Note: Do not read on if you have not seen Season 6, Episode 3 of The CW's "Gossip Girl," titled "Dirty Rotten Scandals."
Well, to quote "Parks and Recreation's" Perd Hapley ... that was a thing that just happened. This week's "Gossip Girl" wasn't quite as infuriatingly regressive as episode 602, but it's becoming increasingly difficult to feel much empathy for any of the characters when they're all such manipulative, selfish wastes of oxygen. (I know, I know, welcome to the entire premise of the show.)
But while their irresponsible behavior was somewhat forgivable when these entitled Upper East Siders were in high school, shouldn't they have learned something after five years of making the same mistakes over and over again? Dan has truly become the privileged social climber he always aspired to be, and in the process, has become worse than any of the former friends who he feels have spent the last five seasons slighting him.
Lonely Boy was once our innocent everyman, a window into an unfathomable world of excess that most of us could only shake our heads at from a safe distance, but now it seems as though the writers just want to see how unlikeable and irredeemable they can make him in the final ten episodes. (It doesn't really bother me, since I never much cared about Dan and his pretensions, but I'm assuming the character had some fans, given the vocal "Dair" contingent last season, and I can't imagine they're thrilled with the turn he's taken.) Yes, Dan's friends are terrible people, but they were born terrible people, with terrible role models and every opportunity afforded to them; Dan actually grew up with a supportive, relatively normal family and a comfortable but not excessively affluent lifestyle, and yet he tossed all those life lessons away to become just another spoiled little rich kid with more vanity than sense.

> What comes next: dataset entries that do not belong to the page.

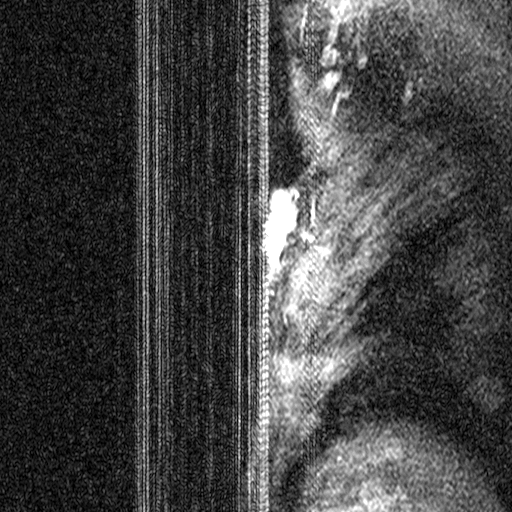
Breast MRI (dynamic contrast-enhanced), one sagittal slice; position 33 of 44 along the scan axis; dynamic contrast-enhanced study with each time point stored as its own series, time point 2 of 3 at this slice position (early post-contrast, ordered by acquisition time); 1.5 T; TE 4.5 ms, TR 11 ms; 512 × 512 image matrix, field of view 200 × 200 mm. Female patient, age 44 years. From the clinical record (not read from this slice): setting: breast cancer imaged before/during neoadjuvant chemotherapy; receptor status: HR-positive, HER2-negative.
Outlined on this slice (semi-automatic segmentation, software-assisted and operator-edited):
- analysis volume of interest (the breast-tissue region the enhancement analysis was run in; not a lesion): bounding box (x1, y1, x2, y2) in pixels: (206, 164, 319, 299)
- tumour enhancement mask (voxels above the 90 % enhancement threshold inside the analysis volume of interest): (259, 164, 314, 266)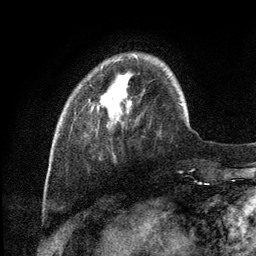
Breast MRI (dynamic contrast-enhanced), one axial slice; cropped to one breast; dynamic contrast-enhanced series, time point 2 of 6 at this slice position (early post-contrast); 3 T; TE 2.8 ms, TR 7.3 ms; 256 × 256 image matrix, field of view 180 × 180 mm. Female patient.
Annotated regions visible in this slice (semi-automatically segmented with operator editing):
- enhancing-tissue mask used for the functional tumour volume (all voxels passing the contrast-enhancement thresholds inside the analysis volume; usually the tumour): bounding box [x1, y1, x2, y2] px = [101, 101, 104, 103]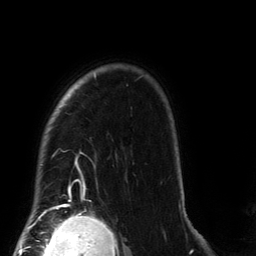
Breast MRI (dynamic contrast-enhanced), one axial slice; slice 110 of 134 in the series (ordered by position); cropped to one breast; dynamic contrast-enhanced series, time point 2 of 6 at this slice position (early post-contrast); 3 T; TE 2.7 ms, TR 6.5 ms; 1.2 mm slice thickness; 256 × 256 image matrix, field of view 200 × 200 mm. Female patient.
Annotated regions visible in this slice (semi-automatically segmented with operator editing):
- enhancing-tissue mask used for the functional tumour volume (all voxels passing the contrast-enhancement thresholds inside the analysis volume; usually the tumour): bounding box <40,74,181,209> (left, top, right, bottom; pixels)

That character evolution is far more disappointing than anything Serena, Blair, Nate or even Chuck has ever done, because they're used to getting away with being terrible, whereas Dan aspired towards it, even after he was given every opportunity to course-correct.
Serena's romance with Steven is just plain dull, but it's nice to see her at least attempting to make a fresh start while trying to avoid (but mostly failing) getting sucked back into the petty grudges of her youth -- it's just a pity that Sage is such a terrible actress and an obnoxious character, since unless the teen gets hit by a bus in the next few episodes, I'm guessing it means Serena and Steven aren't destined to be together for the long haul. (Knowing this show, the writers will inexplicably stick Dan and Serena back together for the series finale, despite them having a shared half-brother and Dan having no redeeming qualities at this point.)
Nate seems to be the only one trying to be honest and reliable, and even if he wanted to feature Dan's serial in the Spectator to help his flagging company, he still didn't deserve to be left high and dry after Dan got a better offer from Vanity Fair, especially since he was also letting Lonely Boy crash with him for free.
But as inoffensive as Nate's being this season, there is literally no justifiable reason for him to be with Sage -- not only is she too young for him, did we forget the aforementioned obnoxiousness? She's trying to take down one of Nate's oldest and closest friends, so what possible justification does he have for dating her? It's not as if he couldn't get laid elsewhere. Convenient plot contrivances that make zero sense, it's the "Gossip Girl" way!
After Blair's shrieky immaturity last week, she swung back to being semi-bearable in "Dirty Rotten Scandals," although only after she'd passed out and been relegated to bed rest. Despite her workaholism, she was at least given a few sweet moments with Chuck (who's also on his best behavior this season), and though her fashion show debut was an unmitigated disaster (because of Hurricane Sage's petulant involvement, natch) it was nice to see Chuck talking her down off the ledge and agreeing to join forces with her to ensure Waldorf Designs' success and Bart's takedown. The pair undeniably work better together than apart, and the only time Blair's allowed to be tolerable and mostly-sane seems to to be when she's around Chuck.
Sadly, the first part of Dan's serial also brought Rufus and Ivy's icky relationship back to the forefront, with Dan outing their relationship to all of New York and inadvertently pushing them closer together. I refuse to write any more about it, because it's still too skeevy for words.
We ended up pretty much back where we started with this episode: Serena and Steven are still solid, despite Sage's best efforts to sabotage them; Sage is still sleeping with Nate, despite common sense telling him it's a terrible idea; Blair and Chuck are stronger than ever (and barely any closer to achieving their goals); Blair and Serena are still hating each other; Dan is still being despicable and just alienated the last friend he had, and Rufus and Ivy are still making me want to vomit. Just another soul-destroying night on the Upper East Side.
"Gossip Girl" airs Mondays at 9 p.m. ET on The CW.
What did you think of "Dirty Rotten Scandals"?